→ INSTRUCTIONS TO FOLLOW: For the entries below, how many lines include the word "renal"? Give the figure and nothing more.
--- LISTED RECORDS ---
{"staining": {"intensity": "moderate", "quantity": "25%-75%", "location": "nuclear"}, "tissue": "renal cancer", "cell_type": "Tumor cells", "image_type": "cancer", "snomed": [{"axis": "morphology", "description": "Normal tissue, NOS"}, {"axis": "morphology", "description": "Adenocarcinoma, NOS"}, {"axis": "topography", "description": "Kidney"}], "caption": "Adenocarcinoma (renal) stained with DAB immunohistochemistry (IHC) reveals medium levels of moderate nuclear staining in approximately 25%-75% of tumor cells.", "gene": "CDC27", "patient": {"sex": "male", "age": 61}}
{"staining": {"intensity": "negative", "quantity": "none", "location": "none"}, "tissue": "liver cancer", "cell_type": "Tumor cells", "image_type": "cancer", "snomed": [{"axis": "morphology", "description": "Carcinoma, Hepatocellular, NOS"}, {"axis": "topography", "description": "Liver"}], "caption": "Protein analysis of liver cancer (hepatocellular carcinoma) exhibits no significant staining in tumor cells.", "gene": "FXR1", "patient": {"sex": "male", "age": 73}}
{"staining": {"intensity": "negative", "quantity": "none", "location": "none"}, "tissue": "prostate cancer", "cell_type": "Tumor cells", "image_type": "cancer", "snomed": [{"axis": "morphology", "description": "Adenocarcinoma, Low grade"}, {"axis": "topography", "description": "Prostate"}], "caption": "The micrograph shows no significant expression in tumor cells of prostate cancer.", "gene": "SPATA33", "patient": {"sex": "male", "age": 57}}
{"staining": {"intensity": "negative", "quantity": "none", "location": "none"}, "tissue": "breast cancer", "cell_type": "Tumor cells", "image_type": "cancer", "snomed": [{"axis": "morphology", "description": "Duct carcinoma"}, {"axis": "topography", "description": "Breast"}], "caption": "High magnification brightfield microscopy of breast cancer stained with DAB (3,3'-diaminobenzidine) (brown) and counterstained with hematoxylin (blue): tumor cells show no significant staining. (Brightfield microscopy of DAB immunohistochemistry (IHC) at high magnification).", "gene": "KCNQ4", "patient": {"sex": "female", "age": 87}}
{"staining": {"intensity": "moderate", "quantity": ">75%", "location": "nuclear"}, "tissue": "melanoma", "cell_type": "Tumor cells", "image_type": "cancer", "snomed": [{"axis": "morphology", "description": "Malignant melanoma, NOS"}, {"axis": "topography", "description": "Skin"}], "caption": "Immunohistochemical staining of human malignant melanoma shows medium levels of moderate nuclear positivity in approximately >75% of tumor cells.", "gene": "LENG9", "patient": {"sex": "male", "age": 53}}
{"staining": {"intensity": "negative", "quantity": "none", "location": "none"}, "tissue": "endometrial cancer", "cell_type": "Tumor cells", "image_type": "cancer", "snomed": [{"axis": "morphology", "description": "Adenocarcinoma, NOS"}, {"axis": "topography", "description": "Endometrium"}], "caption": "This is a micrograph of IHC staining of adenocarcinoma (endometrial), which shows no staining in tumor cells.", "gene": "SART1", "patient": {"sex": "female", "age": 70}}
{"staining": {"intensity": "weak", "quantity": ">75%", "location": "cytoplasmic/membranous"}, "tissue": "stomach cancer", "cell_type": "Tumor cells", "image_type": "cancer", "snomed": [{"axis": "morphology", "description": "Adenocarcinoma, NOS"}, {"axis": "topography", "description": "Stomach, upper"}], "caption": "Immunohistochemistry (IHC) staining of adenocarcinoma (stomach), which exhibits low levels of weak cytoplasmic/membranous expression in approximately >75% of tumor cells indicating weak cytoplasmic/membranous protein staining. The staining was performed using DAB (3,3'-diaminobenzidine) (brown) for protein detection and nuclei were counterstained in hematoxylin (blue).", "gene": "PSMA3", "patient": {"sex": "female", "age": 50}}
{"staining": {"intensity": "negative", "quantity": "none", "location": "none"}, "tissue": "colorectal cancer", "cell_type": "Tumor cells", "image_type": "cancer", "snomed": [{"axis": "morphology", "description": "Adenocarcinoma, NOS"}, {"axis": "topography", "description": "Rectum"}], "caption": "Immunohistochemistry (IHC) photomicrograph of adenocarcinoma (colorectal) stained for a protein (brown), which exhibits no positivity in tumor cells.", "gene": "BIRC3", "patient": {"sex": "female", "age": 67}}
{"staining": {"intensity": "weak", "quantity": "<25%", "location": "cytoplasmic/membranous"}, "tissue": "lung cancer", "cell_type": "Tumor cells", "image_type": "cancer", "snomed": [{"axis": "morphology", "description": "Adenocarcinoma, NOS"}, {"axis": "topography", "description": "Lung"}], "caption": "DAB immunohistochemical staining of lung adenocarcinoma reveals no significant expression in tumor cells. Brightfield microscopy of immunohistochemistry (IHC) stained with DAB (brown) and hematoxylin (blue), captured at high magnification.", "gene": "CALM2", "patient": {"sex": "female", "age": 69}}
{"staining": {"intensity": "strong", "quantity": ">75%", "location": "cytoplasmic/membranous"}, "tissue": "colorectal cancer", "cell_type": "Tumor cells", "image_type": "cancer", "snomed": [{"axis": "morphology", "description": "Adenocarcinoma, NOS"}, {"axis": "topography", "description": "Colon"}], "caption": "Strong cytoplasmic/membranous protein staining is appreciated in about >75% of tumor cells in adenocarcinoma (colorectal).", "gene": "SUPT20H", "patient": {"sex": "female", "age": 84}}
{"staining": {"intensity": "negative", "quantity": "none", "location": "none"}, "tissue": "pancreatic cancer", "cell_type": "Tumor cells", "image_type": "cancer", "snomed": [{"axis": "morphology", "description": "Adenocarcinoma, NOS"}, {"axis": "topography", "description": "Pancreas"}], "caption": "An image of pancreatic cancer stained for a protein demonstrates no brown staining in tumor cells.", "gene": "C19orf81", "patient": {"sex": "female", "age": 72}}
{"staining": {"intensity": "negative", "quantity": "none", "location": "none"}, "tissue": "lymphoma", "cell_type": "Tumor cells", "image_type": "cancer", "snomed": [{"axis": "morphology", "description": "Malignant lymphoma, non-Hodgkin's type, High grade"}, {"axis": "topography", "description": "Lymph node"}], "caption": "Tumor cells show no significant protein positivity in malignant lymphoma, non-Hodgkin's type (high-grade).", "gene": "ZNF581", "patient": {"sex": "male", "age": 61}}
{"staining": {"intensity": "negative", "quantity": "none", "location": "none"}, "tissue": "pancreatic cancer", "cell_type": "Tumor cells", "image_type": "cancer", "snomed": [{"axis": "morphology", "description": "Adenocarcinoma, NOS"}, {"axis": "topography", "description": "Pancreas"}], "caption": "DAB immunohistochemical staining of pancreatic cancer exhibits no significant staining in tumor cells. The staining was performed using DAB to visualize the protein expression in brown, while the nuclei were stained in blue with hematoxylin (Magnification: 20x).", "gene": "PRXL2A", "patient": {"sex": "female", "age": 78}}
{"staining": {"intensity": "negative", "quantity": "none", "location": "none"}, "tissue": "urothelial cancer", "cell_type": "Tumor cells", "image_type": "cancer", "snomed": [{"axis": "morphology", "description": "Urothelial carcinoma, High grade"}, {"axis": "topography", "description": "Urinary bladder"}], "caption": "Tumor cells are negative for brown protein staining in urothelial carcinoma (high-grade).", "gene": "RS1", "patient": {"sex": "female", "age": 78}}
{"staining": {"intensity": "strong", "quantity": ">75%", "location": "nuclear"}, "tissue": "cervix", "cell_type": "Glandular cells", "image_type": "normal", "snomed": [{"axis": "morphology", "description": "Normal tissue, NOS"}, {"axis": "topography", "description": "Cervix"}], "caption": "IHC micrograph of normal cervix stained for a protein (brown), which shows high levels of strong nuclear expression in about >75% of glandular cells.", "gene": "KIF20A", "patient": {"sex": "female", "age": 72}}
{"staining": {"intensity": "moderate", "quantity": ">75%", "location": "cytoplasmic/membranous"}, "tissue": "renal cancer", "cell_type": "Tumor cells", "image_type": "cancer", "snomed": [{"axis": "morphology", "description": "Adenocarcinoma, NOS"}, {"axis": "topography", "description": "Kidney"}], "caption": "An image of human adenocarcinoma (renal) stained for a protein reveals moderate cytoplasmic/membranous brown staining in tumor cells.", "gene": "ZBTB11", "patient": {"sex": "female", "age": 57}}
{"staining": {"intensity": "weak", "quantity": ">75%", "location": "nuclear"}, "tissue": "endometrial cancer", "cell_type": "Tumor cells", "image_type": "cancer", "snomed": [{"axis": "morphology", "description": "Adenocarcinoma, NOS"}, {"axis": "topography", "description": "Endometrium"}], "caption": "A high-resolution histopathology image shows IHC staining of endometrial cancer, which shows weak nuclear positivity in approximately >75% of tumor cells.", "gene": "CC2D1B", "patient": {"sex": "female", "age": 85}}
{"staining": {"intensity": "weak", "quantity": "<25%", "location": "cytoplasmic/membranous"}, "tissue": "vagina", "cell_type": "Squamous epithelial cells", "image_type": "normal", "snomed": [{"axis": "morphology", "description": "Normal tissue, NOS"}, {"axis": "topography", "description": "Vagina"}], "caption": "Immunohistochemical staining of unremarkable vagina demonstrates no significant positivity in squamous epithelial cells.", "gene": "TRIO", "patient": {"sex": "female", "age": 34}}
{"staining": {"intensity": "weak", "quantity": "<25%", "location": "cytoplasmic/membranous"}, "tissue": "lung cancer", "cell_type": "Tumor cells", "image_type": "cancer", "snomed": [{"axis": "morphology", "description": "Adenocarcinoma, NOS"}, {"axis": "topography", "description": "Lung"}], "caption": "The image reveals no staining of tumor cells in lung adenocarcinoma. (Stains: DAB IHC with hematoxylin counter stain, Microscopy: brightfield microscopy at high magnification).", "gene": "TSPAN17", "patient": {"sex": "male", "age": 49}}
---
→ ANSWER SECTION: 2